- GOAL OF THE EXERCISE -
Only the lines below from the one containing "soap dispenser: present [301,359,337,412]" to the one containing "jar: none [178,538,284,633]" should be repeated, both included and unchanged.

- Multi-frame change data -
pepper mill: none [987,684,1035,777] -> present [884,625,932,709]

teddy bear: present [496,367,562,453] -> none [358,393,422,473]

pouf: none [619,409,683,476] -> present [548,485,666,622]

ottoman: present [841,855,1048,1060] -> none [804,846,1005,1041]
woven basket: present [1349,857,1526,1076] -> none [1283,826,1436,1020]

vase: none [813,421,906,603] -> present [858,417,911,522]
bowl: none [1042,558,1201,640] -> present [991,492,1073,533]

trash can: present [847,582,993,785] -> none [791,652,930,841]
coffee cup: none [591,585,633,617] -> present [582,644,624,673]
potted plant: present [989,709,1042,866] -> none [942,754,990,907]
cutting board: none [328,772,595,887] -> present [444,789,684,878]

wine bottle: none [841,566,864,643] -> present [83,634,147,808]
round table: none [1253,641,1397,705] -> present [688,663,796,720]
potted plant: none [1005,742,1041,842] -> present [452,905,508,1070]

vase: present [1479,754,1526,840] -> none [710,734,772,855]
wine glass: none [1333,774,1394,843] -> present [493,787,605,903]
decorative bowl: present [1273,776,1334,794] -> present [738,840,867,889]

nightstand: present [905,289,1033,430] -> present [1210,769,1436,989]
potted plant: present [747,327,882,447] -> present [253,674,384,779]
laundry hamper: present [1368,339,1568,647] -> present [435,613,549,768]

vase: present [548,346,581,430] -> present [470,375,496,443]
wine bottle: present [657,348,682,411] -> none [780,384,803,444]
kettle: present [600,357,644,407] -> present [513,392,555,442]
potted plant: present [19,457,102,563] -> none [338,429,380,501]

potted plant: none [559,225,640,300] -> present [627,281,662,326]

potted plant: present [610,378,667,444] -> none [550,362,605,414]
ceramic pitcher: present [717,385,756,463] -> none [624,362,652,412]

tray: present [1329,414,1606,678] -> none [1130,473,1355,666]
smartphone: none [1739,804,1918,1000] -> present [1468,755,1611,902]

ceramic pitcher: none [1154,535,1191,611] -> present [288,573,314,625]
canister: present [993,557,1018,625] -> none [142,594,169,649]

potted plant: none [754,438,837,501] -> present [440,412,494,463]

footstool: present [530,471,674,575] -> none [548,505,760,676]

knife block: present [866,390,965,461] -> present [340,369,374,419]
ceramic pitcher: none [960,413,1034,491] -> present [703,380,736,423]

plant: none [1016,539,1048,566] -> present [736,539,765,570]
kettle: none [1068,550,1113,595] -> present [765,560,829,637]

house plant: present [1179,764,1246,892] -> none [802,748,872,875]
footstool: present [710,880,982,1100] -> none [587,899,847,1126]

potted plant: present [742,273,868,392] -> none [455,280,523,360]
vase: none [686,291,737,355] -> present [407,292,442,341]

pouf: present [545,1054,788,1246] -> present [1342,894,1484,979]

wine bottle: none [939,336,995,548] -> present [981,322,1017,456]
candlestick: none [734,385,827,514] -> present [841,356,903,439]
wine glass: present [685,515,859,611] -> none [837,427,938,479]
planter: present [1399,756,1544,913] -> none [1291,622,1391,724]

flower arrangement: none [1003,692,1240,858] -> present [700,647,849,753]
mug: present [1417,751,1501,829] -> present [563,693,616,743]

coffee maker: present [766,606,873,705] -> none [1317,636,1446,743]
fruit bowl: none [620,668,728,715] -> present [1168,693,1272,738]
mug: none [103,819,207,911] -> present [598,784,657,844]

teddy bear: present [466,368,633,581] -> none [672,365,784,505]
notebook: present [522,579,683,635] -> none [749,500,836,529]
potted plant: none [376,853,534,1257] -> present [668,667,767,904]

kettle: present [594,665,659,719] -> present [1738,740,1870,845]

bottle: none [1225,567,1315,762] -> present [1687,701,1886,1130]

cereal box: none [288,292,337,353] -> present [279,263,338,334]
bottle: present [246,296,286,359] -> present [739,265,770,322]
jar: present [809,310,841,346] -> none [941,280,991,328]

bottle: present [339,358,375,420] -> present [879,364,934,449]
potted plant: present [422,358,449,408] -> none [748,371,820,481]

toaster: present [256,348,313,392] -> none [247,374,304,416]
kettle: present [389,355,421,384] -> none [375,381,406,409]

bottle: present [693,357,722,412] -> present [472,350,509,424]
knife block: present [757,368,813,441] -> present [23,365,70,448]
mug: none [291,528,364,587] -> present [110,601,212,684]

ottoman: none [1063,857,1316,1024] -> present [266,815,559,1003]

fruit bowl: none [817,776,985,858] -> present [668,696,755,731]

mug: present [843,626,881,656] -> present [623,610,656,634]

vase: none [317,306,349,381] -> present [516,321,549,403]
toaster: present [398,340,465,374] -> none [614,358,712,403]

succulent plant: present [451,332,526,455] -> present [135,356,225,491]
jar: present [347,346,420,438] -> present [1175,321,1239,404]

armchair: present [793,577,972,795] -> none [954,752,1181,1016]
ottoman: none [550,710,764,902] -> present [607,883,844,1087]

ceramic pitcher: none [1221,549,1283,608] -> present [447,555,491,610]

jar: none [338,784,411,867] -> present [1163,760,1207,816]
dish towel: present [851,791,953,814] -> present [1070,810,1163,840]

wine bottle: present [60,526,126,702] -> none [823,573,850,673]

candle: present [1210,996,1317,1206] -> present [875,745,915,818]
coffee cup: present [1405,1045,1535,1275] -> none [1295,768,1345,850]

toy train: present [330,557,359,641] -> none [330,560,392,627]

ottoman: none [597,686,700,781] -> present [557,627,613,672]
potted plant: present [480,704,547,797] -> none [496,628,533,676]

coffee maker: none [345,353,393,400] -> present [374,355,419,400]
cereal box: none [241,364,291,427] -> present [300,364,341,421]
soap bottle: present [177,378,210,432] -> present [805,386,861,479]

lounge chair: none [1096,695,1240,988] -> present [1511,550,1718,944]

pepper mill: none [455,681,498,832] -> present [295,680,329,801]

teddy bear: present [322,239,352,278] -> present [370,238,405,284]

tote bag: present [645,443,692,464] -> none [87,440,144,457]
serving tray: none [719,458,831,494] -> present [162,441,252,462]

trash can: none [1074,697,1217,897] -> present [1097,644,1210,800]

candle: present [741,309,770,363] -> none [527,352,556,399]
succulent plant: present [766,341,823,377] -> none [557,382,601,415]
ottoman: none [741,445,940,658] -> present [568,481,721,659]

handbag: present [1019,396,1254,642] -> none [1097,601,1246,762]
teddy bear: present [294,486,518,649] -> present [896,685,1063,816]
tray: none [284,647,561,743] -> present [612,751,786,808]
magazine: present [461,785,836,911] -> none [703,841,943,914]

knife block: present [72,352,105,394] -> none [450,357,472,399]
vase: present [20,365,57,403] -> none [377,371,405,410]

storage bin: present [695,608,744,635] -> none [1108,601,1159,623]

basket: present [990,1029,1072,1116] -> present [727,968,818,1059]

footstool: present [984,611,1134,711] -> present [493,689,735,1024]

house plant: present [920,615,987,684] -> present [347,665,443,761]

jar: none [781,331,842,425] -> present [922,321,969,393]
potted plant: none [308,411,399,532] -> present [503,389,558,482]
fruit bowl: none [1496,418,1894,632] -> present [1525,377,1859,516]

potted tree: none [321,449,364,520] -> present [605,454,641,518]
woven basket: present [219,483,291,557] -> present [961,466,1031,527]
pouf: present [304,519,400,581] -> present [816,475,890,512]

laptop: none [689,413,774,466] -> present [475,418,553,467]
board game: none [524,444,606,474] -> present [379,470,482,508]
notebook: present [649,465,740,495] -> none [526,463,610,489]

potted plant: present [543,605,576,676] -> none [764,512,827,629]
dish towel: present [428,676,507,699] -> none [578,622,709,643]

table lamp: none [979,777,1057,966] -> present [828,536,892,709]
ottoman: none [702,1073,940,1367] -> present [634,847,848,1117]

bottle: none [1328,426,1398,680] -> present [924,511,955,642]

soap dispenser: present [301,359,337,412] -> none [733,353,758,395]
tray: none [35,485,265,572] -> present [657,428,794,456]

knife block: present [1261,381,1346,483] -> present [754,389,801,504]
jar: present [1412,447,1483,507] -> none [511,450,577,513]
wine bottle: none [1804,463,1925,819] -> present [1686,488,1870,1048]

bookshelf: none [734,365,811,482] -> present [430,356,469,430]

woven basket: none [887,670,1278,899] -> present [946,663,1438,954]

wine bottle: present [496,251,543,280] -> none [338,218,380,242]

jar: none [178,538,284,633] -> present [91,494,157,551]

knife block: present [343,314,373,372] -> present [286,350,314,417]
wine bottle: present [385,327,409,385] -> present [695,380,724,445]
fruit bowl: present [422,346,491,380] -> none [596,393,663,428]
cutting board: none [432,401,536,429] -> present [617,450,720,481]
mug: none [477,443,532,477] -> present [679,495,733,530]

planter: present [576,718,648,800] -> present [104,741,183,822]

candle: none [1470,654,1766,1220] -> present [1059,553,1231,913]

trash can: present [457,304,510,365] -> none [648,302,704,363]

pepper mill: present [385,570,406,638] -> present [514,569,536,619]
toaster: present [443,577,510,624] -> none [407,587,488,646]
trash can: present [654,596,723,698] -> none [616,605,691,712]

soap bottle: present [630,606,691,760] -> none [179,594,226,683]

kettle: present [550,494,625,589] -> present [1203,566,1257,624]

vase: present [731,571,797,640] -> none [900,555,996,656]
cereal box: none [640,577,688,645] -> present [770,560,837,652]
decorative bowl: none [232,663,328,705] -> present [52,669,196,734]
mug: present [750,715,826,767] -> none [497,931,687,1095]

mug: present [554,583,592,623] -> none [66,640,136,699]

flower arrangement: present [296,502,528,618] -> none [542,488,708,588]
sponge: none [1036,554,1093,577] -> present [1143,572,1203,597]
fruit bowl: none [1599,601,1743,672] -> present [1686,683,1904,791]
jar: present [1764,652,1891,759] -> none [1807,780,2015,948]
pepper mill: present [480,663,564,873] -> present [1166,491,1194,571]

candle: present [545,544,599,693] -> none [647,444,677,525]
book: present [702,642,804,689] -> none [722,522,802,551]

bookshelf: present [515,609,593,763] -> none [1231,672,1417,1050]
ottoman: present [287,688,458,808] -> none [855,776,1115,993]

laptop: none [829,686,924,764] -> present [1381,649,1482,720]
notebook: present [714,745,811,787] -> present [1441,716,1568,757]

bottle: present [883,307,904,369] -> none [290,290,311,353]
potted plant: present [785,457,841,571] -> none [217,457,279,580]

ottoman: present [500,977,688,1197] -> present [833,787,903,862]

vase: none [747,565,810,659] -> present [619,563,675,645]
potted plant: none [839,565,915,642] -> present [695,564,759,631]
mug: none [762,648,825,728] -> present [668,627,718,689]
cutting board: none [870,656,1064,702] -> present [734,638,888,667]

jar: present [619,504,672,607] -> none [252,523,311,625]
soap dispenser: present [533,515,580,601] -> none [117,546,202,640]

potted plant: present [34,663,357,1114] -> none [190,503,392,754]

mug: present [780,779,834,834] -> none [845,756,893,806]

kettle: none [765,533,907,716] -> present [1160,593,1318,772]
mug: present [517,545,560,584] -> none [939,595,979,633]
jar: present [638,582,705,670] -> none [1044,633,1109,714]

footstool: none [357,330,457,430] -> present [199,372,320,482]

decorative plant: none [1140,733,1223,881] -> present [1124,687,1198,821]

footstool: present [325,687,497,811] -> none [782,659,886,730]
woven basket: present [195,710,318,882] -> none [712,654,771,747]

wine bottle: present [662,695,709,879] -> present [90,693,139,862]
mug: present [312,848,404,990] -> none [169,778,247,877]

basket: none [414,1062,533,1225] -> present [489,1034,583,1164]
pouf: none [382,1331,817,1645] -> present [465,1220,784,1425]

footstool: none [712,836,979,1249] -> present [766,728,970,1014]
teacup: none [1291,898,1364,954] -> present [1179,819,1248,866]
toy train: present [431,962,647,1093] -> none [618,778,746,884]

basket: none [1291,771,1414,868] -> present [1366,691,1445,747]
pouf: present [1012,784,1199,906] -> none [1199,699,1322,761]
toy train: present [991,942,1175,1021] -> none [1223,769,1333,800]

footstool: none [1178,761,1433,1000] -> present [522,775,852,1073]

- ANSWER -
soap dispenser: present [301,359,337,412] -> none [733,353,758,395]
tray: none [35,485,265,572] -> present [657,428,794,456]

knife block: present [1261,381,1346,483] -> present [754,389,801,504]
jar: present [1412,447,1483,507] -> none [511,450,577,513]
wine bottle: none [1804,463,1925,819] -> present [1686,488,1870,1048]

bookshelf: none [734,365,811,482] -> present [430,356,469,430]

woven basket: none [887,670,1278,899] -> present [946,663,1438,954]

wine bottle: present [496,251,543,280] -> none [338,218,380,242]

jar: none [178,538,284,633] -> present [91,494,157,551]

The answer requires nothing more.